Do you know whether you have any pressure at all? If you press on the schrader valves pins with a screwdriver, is there any hissing from gas escaping?

From what you described, I would be expecting that there's a rather large hole/leak in the system from a seal blowing and evacuating all of the refrigerant. Though I'd have expected that the shop that looked at it should have been able to tell that, though perhaps not if they just did a quick pressure check...

GameboyRMH
GameboyRMH GRM+ Memberand UltimaDork
5/2/13 9:50 a.m.
Ashyukun wrote: Do you know whether you have any pressure at all? If you press on the schrader valves pins with a screwdriver, is there any hissing from gas escaping?

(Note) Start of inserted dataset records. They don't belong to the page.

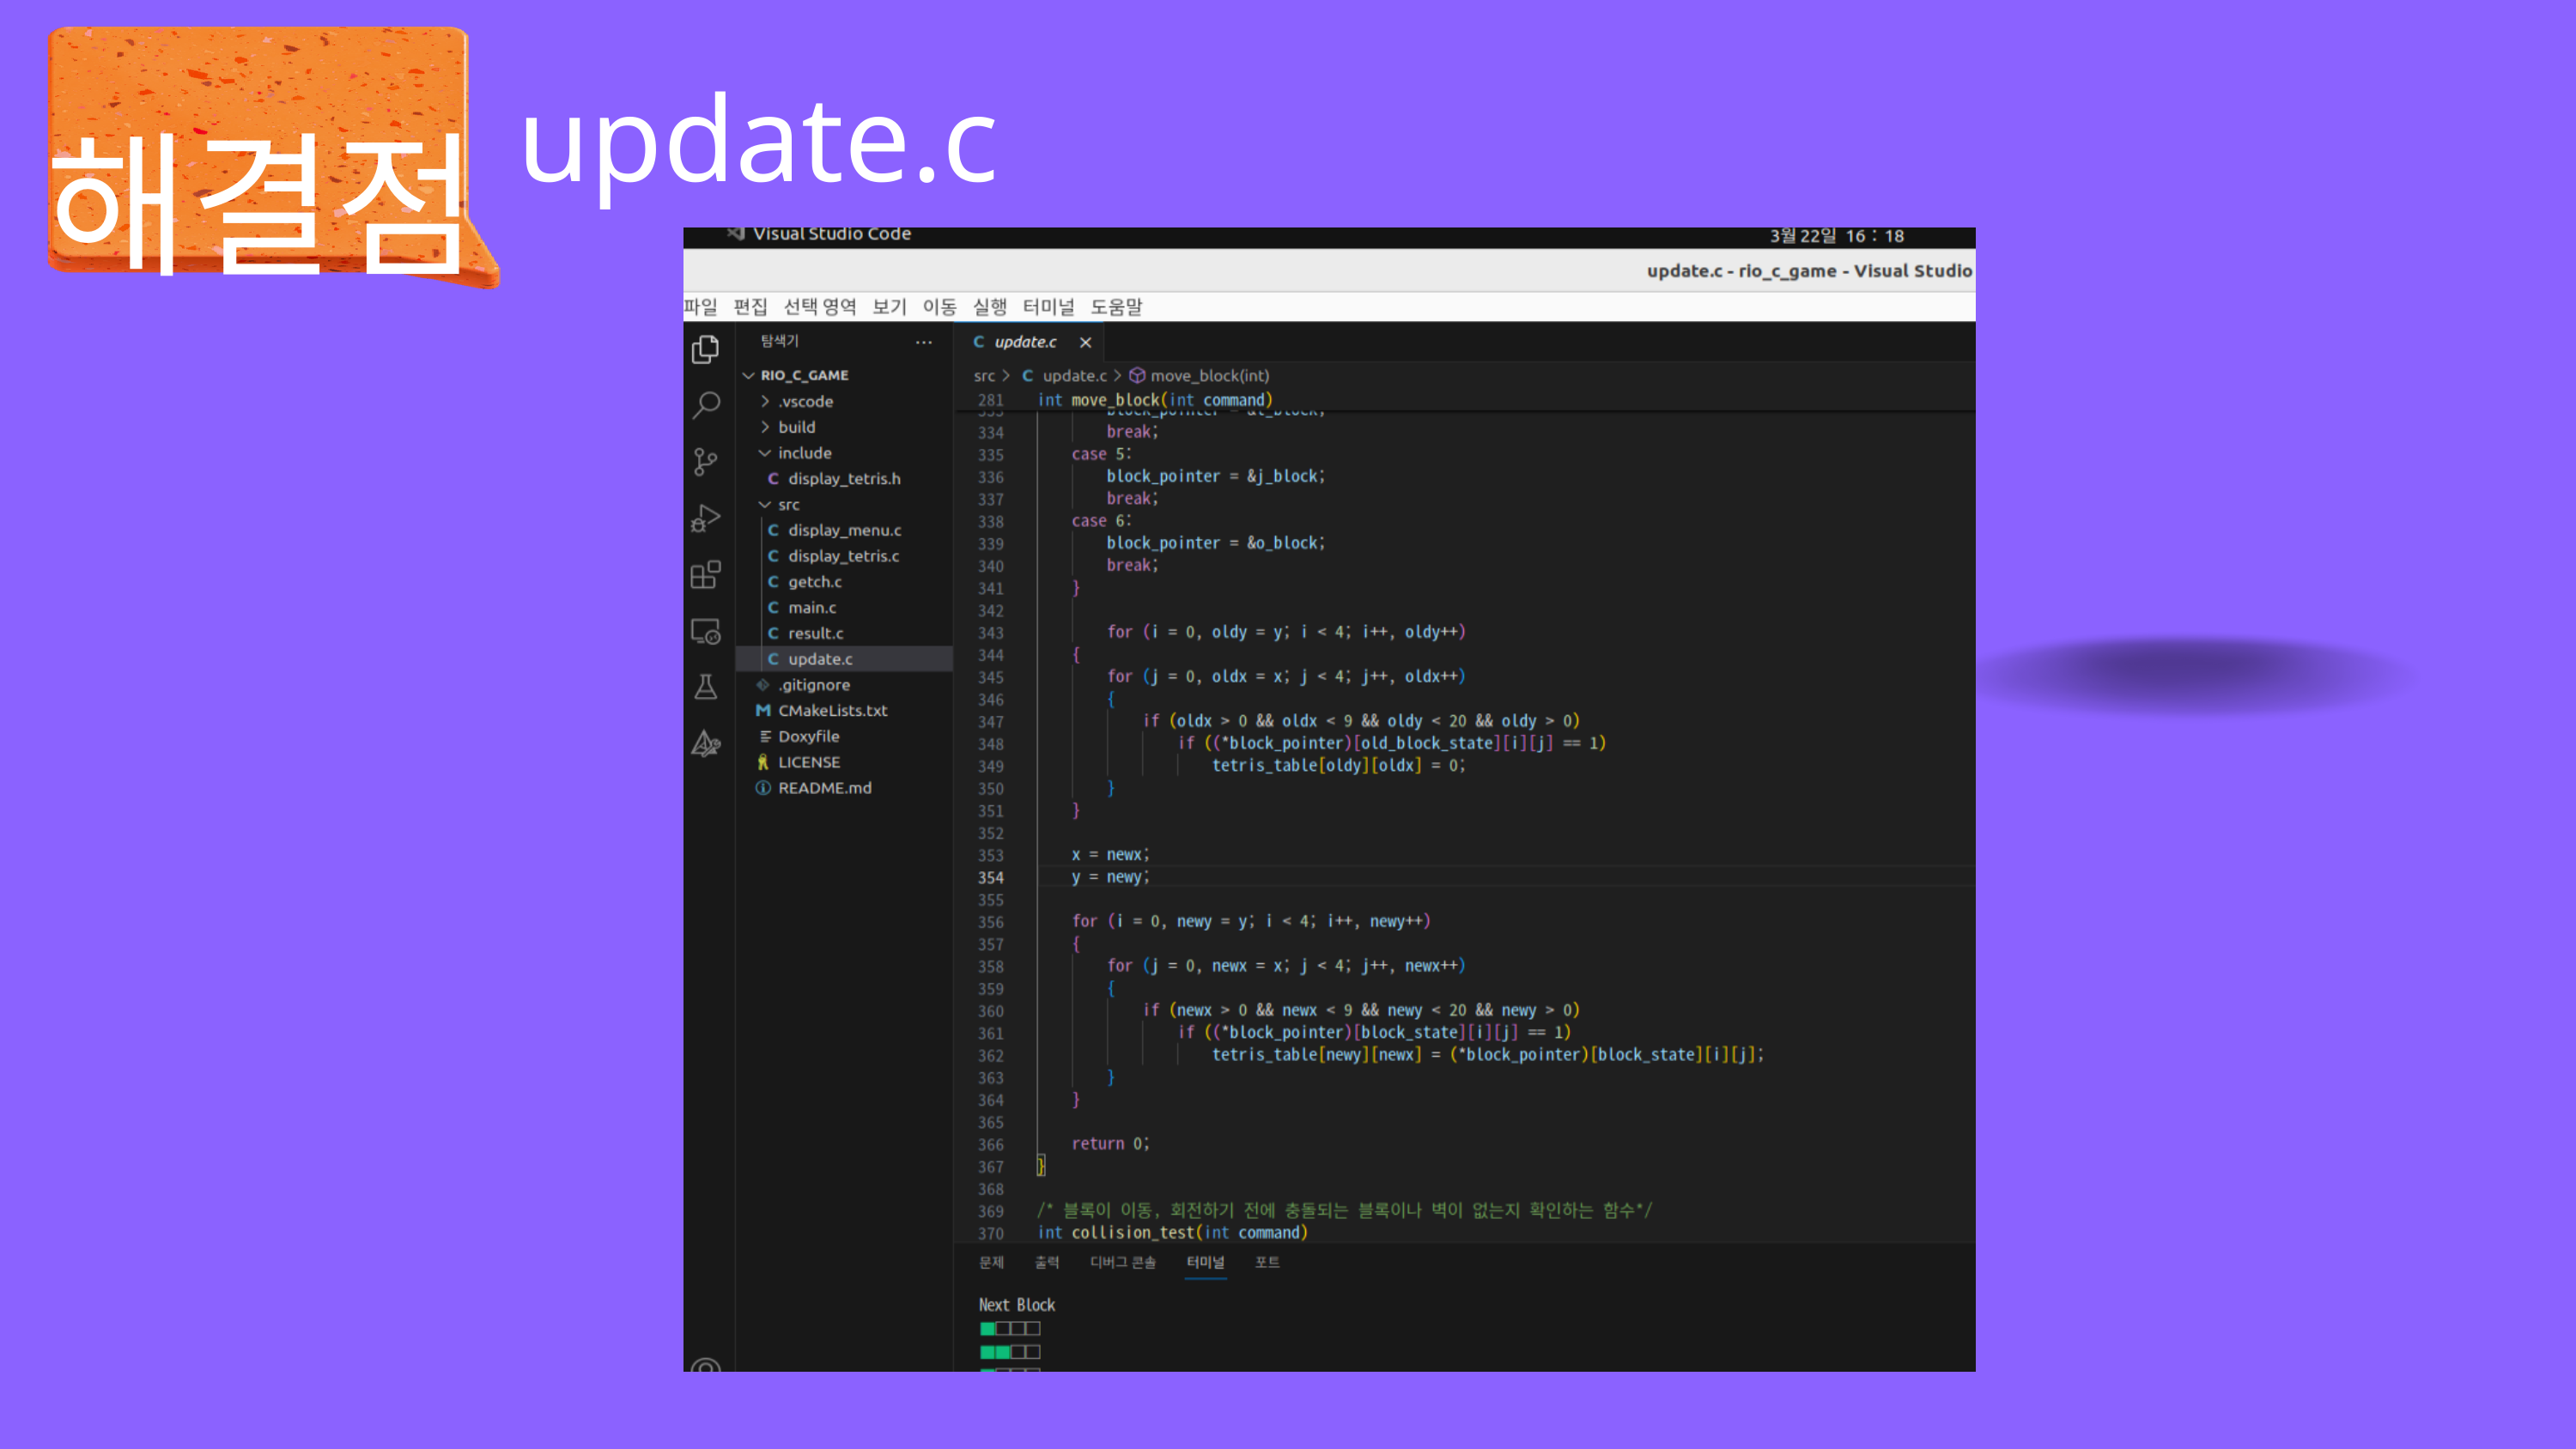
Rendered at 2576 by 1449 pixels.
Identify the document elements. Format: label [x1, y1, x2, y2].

text_box [1980, 630, 2424, 725]
text_box [45, 24, 505, 49]
picture [683, 227, 1976, 1373]
text_box [45, 50, 1795, 1385]
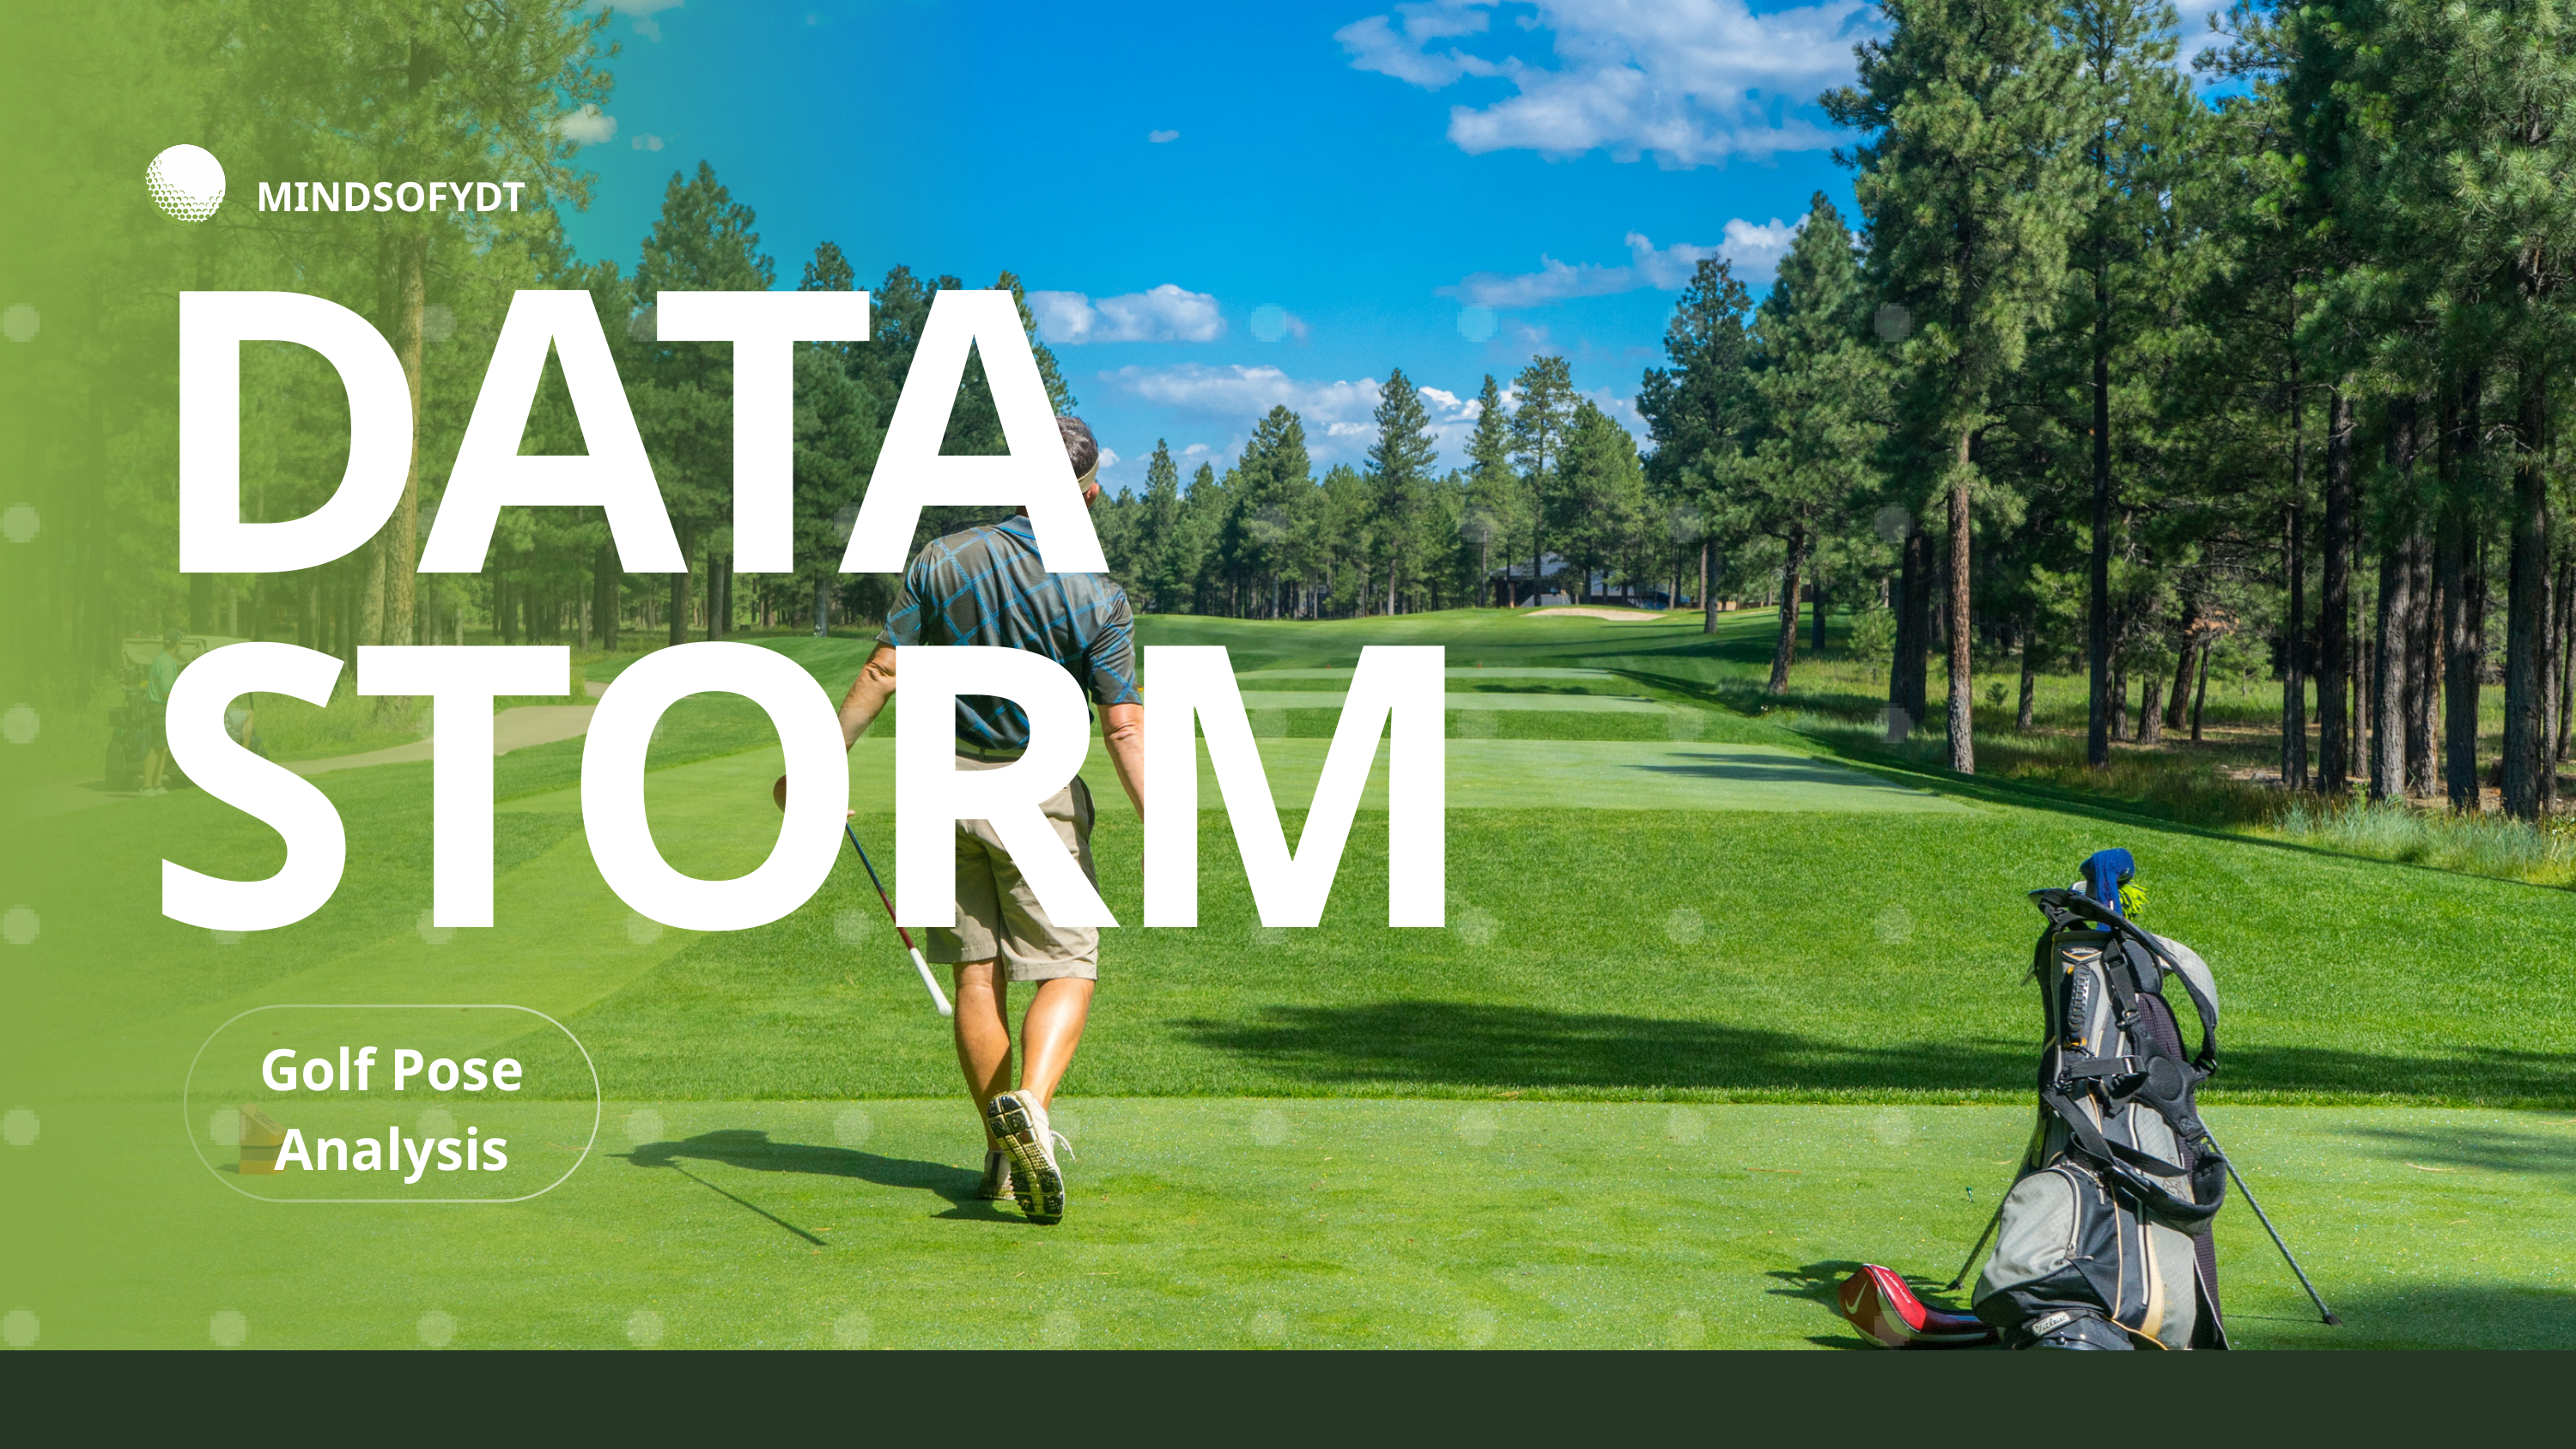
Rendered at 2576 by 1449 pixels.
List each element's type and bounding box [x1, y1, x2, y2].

text_box [0, 0, 2000, 1348]
text_box [2002, 0, 2576, 1348]
text_box [0, 1349, 2576, 1449]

Hit the LOW PRESSURE valve (black one). And as short as possible, that stuff punches holes right through the ozone layer.

bravenrace
bravenrace PowerDork
5/2/13 10:01 a.m.

In reply to GameboyRMH:

Static pressure is the same on the high and low side. And there's no definitive proof that ANY refrigerant punches holes in the ozone layer, just theories.

Enyar - If you want help with your A/C, PM me. I've been designing and testing mobile A/C systems for 20 years. I'd be glad to help you.

Enyar
Enyar HalfDork
5/2/13 10:05 a.m.

The shop said I have some pressure, just they were a little low.

Bravenrace, I was hoping you would post here. A previous search seemed like you knew your stuff. PM'd!

bravenrace
bravenrace PowerDork
5/2/13 11:18 a.m.

In reply to Enyar:

I don't like disagreeing with the experts.